Biden failed to pass legislation with small Democratic majority until a series of bills that passed over the summer. The liberal legislative agenda will be dead for the next two-years if Republicans win the House. Democrats won’t be able create tax and spending bills.

Biden will not be able to fill executive and judicial branch vacancies if the Senate is flipped to Republican control. This only requires a net gain of one seat. This is especially true if Biden uses executive authority to achieve his goals. The Supreme Court has a 6-3 conservative majority that has not changed by Biden’s nomination of Justice Ketanji Brown Jackson. It could remove his pen and unplug him phone.

Biden said in California that “it’s not a referendum”, a statement he repeated many times in other places. “This is a choice. A choice between two fundamentally distinct versions of America.”

Biden tried to remove Republicans from the economy and inflation. Biden has claimed that government spending makes it more affordable than driving inflation, and that the cost isn’t too high in light of recent deficit reductions. He has cited the resilience of the labor force in the face of recession rumors and Federal Reserve interest rates hikes. He has maintained that Republicans would make things worse, possibly intentionally.

He has also tried to change the subject. The election will be about Trump’s former president, abortion, Social Security, Medicare, Russian President Vladimir Putin’s war in Ukraine and democracy. He has repeated the phrase “Democracy will be on the ballot” many times.

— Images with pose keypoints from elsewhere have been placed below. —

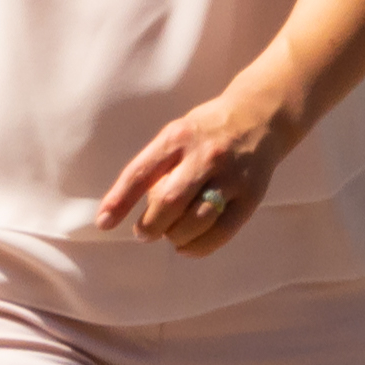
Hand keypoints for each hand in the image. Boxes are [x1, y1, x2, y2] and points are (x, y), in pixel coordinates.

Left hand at [96, 76, 297, 256]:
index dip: (120, 200)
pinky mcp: (250, 196)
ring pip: (196, 221)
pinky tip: (186, 246)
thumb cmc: (207, 131)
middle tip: (143, 233)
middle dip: (150, 225)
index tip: (104, 222)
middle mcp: (204, 155)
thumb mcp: (178, 133)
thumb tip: (130, 205)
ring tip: (170, 235)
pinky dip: (198, 247)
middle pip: (169, 201)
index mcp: (178, 137)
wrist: (261, 117)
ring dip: (175, 236)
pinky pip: (221, 232)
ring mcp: (230, 177)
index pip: (141, 171)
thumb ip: (158, 164)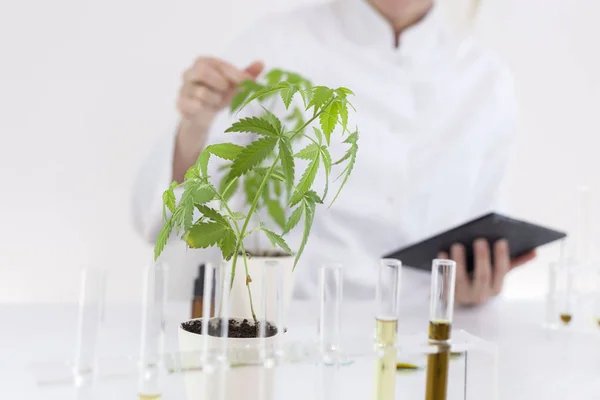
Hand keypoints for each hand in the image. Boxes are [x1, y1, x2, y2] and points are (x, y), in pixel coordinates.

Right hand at [173, 57, 263, 181]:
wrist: (203, 116)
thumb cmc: (219, 94)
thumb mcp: (234, 85)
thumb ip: (246, 75)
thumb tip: (262, 63)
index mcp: (203, 62)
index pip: (220, 65)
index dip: (235, 74)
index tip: (248, 83)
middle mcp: (189, 72)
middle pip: (201, 70)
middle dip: (219, 82)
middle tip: (226, 90)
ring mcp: (183, 88)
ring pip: (201, 92)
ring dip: (215, 100)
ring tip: (216, 102)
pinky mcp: (180, 104)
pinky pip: (193, 106)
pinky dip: (204, 109)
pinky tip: (206, 110)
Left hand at [438, 239, 535, 305]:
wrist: (458, 300)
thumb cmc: (480, 280)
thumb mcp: (496, 274)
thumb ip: (514, 262)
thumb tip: (534, 252)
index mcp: (495, 287)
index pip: (501, 272)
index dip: (501, 257)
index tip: (501, 240)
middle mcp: (480, 293)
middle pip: (483, 276)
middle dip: (482, 258)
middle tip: (480, 239)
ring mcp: (462, 294)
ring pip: (461, 278)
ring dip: (459, 260)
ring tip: (457, 244)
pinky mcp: (446, 293)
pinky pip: (443, 279)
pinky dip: (442, 266)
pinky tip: (441, 253)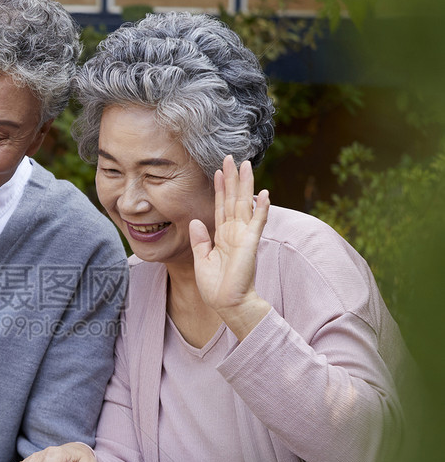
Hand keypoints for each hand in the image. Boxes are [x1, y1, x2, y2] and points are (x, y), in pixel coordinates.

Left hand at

Many of these arguments could be used to support the Republicans in winning. This strategy was the reason former Presidents Bill Clinton, Barack Obama won reelection in a tumultuous midterm election. The White House could declare a qualified win if their losses are less that the 40 House seats Trump’s party lost, or the 54 Clinton suffered, or the 63 Obama suffered.

According to the Washington Post, a “very small” group of advisers met with Jill Biden and the president to plan a possible reelection campaign.

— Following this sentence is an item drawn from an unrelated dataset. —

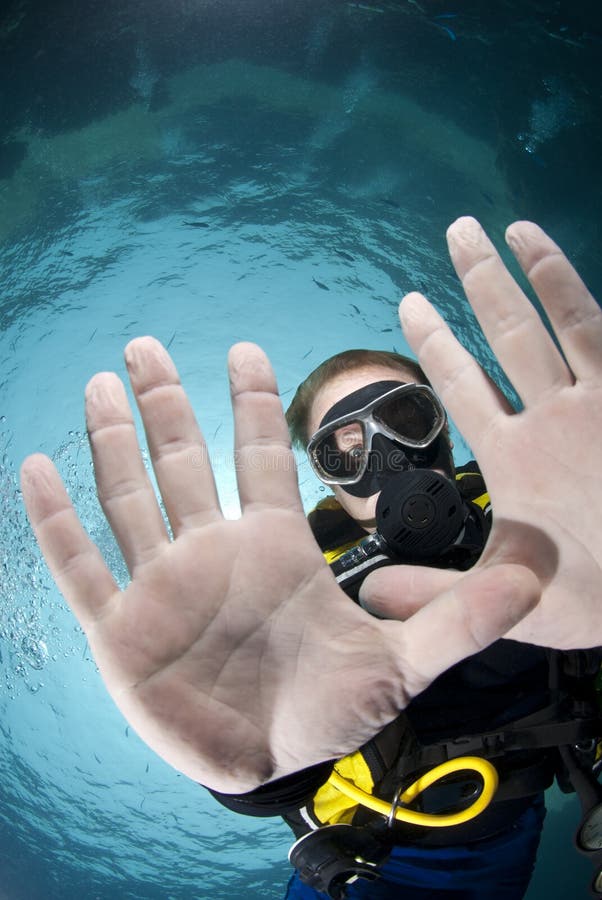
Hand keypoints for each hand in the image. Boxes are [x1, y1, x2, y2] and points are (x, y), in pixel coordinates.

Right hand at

Joe Biden will be 80 in the days following the election. Recent polls show that majorities of Democrats favor a different nominee in 2024. It could be difficult to discredit the Republican Party’s loss of control over the federal government, which liberals consider deranged.

Trump promised him he would unify the country and end the pandemic. With the help of his 36 years spent in the Senate, he envisioned a legislative legacy that was comparable to Lyndon Johnson and Franklin D. Roosevelt.

It could all go away now.

Joe Biden argued that Democrats could expand their Senate majority and reform if necessary eliminate the legislative filibuster. He also codified Roe v. Wade and signed the bill into law on this 50th anniversary of the Supreme Court’s decision that was overturned earlier in the summer.

If this happens, then the questions about Joe Biden will only grow and more often come from Democrats.